Armchair Sleuths

2 Mins

Are you a fan of true crime podcasts and tv shows?

Adnan Syed has just been released from prison after spending 23 years behind bars convicted of murdering his girlfriend. There’s little doubt that the 2014 podcast Serial, which had 340 million downloads, played a part in the reassessment of his forgotten case. It also spawned an enormous appetite for true crime documentaries and dramas.

In Australia, My Teacher’s Pet podcast, with 60 million downloads, probably played a part in renewing police interest in a long-forgotten crime and recently led to the conviction of Chris Dawson for murdering his wife Lyn, 40 years ago.

In both those cases, there’s little doubt that the podcasts played a role in drawing attention to forgotten victims. But our love of the true crime genre comes with problems too.
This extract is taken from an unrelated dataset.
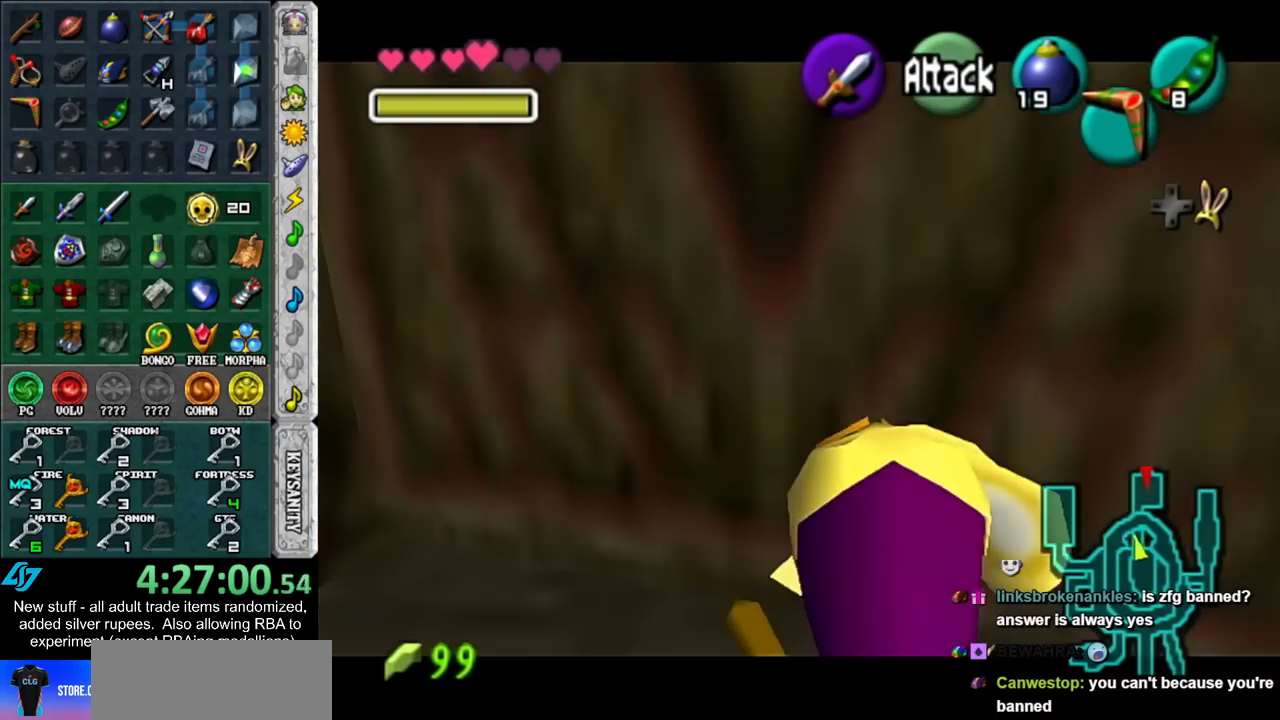
{"buttons": ["L1"], "left_stick": "center", "right_stick": "center", "events": []}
Bringing up traumatic events can re-traumatise victims and their families, and it can also lead to an unrealistic idea of how investigations go wrong and how justice is served through the courts. That’s an issue when true crime fans become jurors.

Inventing Anna, Tiger King, The Staircase – the true crime genre continues to bring in big audiences who become armchair sleuths questioning the legitimacy of convictions, witnesses, the police and the justice system.

There is both potential for exploitation and for long-overdue justice. Either way, plenty of us are watching and listening.